New technologies have sometimes posed do-or-die situations for companies in recent years, according to Nitin Vig, the chief operating officer of Mobile Doorman, which builds custom mobile apps for the multifamily industry.
"You only have to look at adjacent industries — hospitality travel, retail — to see how players who embraced tech fared compared to their peers who did not," Vig said.
"Take retail, for example. While some players vanished, such as Circuit City, or became a shadow of their former self, such as Sears, others have emerged bigger and stronger, such as Best Buy. Why?
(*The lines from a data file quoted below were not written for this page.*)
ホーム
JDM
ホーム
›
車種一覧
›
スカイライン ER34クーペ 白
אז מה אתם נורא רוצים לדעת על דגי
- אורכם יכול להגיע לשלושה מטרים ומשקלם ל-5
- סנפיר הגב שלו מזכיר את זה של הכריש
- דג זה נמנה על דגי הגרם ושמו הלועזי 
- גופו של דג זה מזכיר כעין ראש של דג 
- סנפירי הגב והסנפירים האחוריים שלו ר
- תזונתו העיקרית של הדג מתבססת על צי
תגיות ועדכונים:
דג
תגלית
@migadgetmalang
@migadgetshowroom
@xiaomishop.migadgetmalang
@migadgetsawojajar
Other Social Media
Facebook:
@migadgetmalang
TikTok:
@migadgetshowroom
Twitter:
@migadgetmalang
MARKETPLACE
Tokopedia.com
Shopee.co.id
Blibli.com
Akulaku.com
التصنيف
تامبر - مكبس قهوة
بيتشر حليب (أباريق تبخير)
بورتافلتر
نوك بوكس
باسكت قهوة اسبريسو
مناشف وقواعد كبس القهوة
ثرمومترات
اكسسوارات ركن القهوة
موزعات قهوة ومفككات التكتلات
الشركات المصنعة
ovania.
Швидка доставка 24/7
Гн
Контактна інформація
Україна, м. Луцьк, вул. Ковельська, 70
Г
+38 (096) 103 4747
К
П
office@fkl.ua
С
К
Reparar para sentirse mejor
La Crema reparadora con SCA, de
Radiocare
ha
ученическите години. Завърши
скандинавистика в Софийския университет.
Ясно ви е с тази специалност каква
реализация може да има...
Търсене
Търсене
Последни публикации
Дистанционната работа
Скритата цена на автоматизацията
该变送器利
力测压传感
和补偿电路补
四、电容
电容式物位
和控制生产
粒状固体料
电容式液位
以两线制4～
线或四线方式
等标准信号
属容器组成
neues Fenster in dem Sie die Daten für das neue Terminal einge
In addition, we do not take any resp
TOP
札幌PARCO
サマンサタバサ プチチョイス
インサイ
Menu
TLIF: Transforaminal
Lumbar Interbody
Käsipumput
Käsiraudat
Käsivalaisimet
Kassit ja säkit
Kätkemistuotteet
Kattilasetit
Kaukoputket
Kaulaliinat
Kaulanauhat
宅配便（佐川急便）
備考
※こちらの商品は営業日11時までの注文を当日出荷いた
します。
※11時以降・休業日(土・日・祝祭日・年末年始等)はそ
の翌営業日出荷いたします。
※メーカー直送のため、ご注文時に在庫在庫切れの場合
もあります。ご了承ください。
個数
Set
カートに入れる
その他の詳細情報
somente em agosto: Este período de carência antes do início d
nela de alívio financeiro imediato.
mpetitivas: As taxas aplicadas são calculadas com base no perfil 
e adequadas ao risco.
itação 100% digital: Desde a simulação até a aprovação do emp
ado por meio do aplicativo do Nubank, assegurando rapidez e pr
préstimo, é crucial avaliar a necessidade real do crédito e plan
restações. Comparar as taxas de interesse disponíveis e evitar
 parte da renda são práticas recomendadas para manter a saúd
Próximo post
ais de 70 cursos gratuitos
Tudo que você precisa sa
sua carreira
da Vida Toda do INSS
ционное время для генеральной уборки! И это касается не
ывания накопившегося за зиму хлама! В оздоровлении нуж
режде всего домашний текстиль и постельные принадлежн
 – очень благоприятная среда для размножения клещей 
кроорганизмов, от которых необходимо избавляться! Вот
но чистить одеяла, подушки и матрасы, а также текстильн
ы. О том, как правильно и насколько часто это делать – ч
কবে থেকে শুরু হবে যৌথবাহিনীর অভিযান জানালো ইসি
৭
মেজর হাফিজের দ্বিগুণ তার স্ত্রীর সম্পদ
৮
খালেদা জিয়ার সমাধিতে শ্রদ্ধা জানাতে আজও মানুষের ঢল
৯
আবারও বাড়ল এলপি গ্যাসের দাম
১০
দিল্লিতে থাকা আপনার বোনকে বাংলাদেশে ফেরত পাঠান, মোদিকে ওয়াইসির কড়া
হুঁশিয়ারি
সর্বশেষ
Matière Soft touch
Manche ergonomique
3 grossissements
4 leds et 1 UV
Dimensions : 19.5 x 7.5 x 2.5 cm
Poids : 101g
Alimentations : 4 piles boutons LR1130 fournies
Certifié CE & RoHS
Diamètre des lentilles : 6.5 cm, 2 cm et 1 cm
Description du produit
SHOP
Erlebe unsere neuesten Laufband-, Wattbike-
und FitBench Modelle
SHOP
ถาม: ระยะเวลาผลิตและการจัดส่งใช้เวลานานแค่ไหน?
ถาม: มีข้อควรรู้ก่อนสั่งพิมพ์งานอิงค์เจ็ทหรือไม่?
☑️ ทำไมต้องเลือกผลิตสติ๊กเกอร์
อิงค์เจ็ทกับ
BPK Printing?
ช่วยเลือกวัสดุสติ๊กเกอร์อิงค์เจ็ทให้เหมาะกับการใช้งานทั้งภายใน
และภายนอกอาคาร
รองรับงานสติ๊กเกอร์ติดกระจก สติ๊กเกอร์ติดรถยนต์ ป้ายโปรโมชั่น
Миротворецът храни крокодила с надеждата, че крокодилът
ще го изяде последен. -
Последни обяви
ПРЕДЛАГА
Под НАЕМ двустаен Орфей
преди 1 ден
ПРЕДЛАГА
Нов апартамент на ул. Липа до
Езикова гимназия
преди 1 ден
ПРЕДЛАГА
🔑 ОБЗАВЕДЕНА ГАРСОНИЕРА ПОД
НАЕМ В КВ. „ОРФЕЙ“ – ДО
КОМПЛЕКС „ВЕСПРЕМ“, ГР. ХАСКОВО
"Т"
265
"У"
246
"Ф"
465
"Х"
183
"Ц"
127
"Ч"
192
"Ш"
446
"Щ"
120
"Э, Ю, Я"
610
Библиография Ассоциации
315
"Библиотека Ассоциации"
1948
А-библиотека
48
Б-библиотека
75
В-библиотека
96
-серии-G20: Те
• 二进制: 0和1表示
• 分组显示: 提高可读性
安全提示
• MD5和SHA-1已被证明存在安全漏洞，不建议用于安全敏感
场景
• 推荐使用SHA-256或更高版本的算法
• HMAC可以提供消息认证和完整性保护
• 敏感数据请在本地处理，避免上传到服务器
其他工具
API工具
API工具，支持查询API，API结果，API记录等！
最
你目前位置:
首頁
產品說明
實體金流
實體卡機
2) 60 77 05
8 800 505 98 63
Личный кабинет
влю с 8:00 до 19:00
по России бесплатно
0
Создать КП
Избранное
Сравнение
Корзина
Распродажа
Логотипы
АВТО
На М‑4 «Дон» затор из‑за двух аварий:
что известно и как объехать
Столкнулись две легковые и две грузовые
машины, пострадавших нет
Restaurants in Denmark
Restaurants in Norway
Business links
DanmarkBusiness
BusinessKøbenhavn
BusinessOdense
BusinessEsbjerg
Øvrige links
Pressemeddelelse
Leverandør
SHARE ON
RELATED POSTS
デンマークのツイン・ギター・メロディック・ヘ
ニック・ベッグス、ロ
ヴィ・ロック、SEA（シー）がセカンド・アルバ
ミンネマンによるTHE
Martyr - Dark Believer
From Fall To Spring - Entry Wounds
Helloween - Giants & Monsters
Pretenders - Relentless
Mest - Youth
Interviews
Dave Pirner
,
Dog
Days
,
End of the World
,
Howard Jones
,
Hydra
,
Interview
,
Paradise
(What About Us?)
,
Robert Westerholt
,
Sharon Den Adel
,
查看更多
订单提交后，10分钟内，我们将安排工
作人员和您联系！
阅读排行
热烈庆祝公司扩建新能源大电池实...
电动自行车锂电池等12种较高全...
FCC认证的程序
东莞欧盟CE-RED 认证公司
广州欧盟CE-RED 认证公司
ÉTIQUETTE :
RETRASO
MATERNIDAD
They embraced tech wholeheartedly to not just break away from their competition, but also avoid being disrupted by ... Amazon."
"Just as technology has redefined other industries, such as transportation and investing, there are now proven, cost-effective solutions — many of which are built by real estate professionals — to alleviate common, costly burdens, increase transaction velocity, and satisfy the most demanding consumers," said Lou Baugier, the CEO of tenant-screening app company Vero.
The growth of property intelligence platforms, for instance, has given the industry access to property data that is accurate, organized and connected between systems, so that professionals can increasingly extract actionable insights, Sarkis said.
This shift has sparked incremental improvements in every area of the business — from simplified prospecting and research becoming more precise, to valuations becoming more clear-cut and rises and dips in the market more foreseeable, Sarkis added. PropTech might have been born before 2010, but in this decade, it came of age.